■ **Required work**:
Within the records below, reproduce without change the lines from the line that has "cancer (adenocarcinoma) stained" through the line that has "cells are negative", and only those.
*** Opening Available data ***
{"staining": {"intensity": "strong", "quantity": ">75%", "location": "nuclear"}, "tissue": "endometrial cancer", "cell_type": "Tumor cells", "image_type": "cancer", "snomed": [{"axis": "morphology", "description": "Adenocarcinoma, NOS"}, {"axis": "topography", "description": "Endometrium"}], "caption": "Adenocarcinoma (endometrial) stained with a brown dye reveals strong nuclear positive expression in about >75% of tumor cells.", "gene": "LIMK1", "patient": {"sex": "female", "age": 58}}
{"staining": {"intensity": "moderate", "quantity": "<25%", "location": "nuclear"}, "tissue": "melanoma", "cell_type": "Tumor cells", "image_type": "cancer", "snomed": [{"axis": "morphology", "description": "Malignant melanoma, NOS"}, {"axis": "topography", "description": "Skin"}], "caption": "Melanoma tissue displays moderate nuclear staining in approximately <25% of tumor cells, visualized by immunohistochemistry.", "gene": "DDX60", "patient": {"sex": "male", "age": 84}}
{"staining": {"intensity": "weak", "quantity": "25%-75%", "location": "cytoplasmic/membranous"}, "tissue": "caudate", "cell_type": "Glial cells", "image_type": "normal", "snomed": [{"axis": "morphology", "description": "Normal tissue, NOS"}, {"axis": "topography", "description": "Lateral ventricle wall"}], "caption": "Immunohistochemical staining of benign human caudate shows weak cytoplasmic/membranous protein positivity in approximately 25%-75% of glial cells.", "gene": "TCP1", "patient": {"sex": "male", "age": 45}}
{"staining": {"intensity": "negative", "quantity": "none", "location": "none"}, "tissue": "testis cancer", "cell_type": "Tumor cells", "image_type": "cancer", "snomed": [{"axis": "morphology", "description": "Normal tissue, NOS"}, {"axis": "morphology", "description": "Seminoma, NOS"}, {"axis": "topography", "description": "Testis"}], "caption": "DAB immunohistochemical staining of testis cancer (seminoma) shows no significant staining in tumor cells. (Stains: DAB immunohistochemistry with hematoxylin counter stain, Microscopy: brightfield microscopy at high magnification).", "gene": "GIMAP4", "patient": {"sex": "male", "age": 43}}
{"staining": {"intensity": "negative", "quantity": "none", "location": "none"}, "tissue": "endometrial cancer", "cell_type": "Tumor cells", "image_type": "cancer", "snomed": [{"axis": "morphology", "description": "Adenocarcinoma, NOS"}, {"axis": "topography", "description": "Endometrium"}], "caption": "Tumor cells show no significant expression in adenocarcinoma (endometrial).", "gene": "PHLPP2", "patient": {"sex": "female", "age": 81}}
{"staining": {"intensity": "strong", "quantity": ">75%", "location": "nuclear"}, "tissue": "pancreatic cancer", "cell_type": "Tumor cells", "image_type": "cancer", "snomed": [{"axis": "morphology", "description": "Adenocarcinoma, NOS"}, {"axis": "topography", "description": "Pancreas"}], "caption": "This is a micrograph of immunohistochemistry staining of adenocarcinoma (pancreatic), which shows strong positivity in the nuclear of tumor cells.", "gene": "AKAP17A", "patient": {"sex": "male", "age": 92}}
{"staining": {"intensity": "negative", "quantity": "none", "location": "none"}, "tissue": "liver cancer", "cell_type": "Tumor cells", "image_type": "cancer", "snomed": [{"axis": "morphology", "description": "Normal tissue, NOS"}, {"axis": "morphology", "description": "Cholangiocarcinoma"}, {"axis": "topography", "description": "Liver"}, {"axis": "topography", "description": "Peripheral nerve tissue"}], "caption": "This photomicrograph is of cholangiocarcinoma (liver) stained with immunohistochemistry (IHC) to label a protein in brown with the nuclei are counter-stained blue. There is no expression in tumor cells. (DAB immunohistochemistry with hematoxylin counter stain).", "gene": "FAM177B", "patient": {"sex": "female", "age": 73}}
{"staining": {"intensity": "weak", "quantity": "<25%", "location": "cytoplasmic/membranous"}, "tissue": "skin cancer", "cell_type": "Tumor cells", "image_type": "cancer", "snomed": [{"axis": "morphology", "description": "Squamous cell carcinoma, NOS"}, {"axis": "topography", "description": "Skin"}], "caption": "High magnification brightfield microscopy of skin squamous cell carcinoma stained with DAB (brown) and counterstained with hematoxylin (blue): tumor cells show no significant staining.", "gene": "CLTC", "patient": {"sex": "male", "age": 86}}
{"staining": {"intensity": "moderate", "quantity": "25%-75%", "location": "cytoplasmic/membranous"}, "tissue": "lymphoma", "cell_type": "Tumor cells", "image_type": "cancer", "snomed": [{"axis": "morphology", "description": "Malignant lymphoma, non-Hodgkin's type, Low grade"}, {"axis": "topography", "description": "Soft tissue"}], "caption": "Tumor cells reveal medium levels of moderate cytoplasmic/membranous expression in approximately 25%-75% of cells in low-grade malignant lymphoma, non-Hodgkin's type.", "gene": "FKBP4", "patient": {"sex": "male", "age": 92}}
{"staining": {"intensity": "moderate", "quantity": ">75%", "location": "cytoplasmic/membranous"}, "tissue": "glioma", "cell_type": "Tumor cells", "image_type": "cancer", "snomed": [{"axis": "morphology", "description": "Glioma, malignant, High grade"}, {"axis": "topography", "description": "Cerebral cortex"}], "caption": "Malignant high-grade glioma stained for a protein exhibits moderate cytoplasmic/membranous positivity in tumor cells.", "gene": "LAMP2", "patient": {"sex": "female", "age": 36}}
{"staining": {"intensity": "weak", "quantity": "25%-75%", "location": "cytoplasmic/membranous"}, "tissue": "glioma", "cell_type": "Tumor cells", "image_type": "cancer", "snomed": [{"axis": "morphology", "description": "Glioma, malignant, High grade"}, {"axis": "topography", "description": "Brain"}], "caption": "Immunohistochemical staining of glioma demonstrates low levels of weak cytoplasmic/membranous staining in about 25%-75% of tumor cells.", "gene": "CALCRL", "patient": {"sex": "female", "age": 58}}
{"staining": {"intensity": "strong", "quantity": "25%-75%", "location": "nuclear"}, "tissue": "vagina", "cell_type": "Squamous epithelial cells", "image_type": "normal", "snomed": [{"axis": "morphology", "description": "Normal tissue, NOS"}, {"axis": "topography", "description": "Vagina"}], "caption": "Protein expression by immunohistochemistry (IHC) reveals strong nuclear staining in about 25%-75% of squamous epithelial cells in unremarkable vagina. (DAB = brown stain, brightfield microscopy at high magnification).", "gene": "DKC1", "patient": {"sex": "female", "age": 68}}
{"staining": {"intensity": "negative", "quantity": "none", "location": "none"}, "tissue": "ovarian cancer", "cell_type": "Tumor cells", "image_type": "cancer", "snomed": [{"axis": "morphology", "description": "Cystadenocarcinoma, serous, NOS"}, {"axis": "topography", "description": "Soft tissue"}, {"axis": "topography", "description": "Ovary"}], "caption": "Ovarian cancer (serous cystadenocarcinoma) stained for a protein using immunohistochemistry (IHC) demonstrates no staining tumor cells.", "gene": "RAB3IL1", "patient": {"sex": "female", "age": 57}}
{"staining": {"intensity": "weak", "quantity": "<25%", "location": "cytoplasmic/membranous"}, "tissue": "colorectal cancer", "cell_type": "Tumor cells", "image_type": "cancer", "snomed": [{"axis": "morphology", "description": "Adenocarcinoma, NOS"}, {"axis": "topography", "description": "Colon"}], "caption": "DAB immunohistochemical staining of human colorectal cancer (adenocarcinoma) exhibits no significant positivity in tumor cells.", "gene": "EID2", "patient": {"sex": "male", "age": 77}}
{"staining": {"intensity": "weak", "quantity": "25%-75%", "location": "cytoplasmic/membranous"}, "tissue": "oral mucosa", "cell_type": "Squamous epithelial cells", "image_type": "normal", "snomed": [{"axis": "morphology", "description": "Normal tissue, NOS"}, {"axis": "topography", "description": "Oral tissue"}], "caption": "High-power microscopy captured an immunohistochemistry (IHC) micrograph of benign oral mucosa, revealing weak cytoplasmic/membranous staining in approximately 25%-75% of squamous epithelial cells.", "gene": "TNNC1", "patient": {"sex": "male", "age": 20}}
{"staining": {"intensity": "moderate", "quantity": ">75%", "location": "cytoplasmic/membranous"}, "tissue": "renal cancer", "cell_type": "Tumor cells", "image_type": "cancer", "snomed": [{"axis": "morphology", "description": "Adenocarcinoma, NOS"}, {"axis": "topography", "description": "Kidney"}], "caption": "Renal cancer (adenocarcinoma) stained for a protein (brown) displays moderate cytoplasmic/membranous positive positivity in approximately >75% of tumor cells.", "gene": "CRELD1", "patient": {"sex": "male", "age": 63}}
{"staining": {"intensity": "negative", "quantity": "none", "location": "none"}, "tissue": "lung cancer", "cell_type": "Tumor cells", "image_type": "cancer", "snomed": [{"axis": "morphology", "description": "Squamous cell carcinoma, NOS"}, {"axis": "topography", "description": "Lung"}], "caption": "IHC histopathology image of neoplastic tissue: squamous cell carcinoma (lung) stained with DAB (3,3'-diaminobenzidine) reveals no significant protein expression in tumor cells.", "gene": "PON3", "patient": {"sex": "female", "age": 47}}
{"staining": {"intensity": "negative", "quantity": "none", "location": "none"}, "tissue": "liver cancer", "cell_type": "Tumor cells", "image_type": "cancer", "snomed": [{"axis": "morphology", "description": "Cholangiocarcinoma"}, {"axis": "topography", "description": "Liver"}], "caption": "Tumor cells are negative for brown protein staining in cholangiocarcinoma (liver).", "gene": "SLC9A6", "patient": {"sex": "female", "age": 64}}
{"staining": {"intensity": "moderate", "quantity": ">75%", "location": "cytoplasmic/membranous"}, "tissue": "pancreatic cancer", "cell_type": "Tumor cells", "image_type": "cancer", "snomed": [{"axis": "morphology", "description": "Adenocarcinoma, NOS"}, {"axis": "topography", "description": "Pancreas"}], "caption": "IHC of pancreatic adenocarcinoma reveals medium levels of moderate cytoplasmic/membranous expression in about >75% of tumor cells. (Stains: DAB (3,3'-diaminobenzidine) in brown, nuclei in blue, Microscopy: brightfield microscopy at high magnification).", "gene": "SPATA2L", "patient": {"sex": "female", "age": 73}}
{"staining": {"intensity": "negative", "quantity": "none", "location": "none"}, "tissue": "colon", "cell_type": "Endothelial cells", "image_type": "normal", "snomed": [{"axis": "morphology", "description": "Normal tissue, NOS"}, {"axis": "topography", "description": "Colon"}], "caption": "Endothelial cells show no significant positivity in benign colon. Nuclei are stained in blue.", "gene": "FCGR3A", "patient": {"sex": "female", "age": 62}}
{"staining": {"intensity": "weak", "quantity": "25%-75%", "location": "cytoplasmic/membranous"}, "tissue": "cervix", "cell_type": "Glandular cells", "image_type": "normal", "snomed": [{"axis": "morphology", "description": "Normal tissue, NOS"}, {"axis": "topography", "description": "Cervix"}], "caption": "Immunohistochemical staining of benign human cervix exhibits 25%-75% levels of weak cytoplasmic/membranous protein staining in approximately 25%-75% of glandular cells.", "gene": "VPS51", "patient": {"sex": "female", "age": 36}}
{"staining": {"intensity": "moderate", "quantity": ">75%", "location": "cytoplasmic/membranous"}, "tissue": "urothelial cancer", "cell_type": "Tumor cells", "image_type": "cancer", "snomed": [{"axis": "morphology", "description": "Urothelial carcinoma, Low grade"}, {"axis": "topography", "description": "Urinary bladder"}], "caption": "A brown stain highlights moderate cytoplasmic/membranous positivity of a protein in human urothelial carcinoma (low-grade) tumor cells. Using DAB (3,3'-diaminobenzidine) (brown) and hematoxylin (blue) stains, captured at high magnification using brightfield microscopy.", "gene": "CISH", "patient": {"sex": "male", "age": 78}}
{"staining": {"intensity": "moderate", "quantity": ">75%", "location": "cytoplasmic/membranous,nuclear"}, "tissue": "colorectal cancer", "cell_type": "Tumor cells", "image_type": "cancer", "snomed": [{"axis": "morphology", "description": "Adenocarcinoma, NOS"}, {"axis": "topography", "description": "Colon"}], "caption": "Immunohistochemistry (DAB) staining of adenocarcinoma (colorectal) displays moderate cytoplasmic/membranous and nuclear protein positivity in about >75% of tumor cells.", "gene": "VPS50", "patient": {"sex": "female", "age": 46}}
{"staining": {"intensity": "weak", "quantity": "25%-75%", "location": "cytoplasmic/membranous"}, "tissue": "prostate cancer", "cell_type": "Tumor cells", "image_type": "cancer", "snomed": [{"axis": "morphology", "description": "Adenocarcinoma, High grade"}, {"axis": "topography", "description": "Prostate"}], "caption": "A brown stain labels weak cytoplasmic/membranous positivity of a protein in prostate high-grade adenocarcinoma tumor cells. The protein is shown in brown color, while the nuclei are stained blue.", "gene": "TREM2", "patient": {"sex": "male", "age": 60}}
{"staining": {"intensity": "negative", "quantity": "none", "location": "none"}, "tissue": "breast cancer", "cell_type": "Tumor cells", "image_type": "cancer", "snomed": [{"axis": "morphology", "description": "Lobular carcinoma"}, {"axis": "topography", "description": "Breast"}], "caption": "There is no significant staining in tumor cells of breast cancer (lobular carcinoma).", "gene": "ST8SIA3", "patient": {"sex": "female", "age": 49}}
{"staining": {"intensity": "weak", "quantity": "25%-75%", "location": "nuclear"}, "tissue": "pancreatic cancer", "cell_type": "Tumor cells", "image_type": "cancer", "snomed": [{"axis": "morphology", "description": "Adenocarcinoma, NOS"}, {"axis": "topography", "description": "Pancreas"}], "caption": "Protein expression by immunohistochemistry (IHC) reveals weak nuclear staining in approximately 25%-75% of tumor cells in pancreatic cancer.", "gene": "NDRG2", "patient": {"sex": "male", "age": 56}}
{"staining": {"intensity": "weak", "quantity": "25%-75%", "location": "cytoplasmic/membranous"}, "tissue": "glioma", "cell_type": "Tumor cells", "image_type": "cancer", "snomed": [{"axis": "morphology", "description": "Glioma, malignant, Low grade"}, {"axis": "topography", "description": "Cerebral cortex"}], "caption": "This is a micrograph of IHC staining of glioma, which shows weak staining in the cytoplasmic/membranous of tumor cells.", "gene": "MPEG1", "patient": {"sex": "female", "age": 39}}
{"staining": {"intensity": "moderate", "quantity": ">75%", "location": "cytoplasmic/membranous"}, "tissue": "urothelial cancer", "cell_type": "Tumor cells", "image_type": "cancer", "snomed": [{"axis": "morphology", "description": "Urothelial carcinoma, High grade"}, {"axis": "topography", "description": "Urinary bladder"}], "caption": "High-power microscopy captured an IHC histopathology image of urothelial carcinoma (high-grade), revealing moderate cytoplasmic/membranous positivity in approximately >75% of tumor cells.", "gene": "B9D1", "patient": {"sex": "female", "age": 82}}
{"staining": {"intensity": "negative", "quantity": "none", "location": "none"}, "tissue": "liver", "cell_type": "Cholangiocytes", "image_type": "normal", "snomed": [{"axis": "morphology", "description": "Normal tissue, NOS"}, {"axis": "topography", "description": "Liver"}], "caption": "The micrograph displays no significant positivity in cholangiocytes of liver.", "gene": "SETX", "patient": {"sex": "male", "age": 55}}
*** Closing Available data ***
■ **Response to the exercise**:
{"staining": {"intensity": "moderate", "quantity": ">75%", "location": "cytoplasmic/membranous"}, "tissue": "renal cancer", "cell_type": "Tumor cells", "image_type": "cancer", "snomed": [{"axis": "morphology", "description": "Adenocarcinoma, NOS"}, {"axis": "topography", "description": "Kidney"}], "caption": "Renal cancer (adenocarcinoma) stained for a protein (brown) displays moderate cytoplasmic/membranous positive positivity in approximately >75% of tumor cells.", "gene": "CRELD1", "patient": {"sex": "male", "age": 63}}
{"staining": {"intensity": "negative", "quantity": "none", "location": "none"}, "tissue": "lung cancer", "cell_type": "Tumor cells", "image_type": "cancer", "snomed": [{"axis": "morphology", "description": "Squamous cell carcinoma, NOS"}, {"axis": "topography", "description": "Lung"}], "caption": "IHC histopathology image of neoplastic tissue: squamous cell carcinoma (lung) stained with DAB (3,3'-diaminobenzidine) reveals no significant protein expression in tumor cells.", "gene": "PON3", "patient": {"sex": "female", "age": 47}}
{"staining": {"intensity": "negative", "quantity": "none", "location": "none"}, "tissue": "liver cancer", "cell_type": "Tumor cells", "image_type": "cancer", "snomed": [{"axis": "morphology", "description": "Cholangiocarcinoma"}, {"axis": "topography", "description": "Liver"}], "caption": "Tumor cells are negative for brown protein staining in cholangiocarcinoma (liver).", "gene": "SLC9A6", "patient": {"sex": "female", "age": 64}}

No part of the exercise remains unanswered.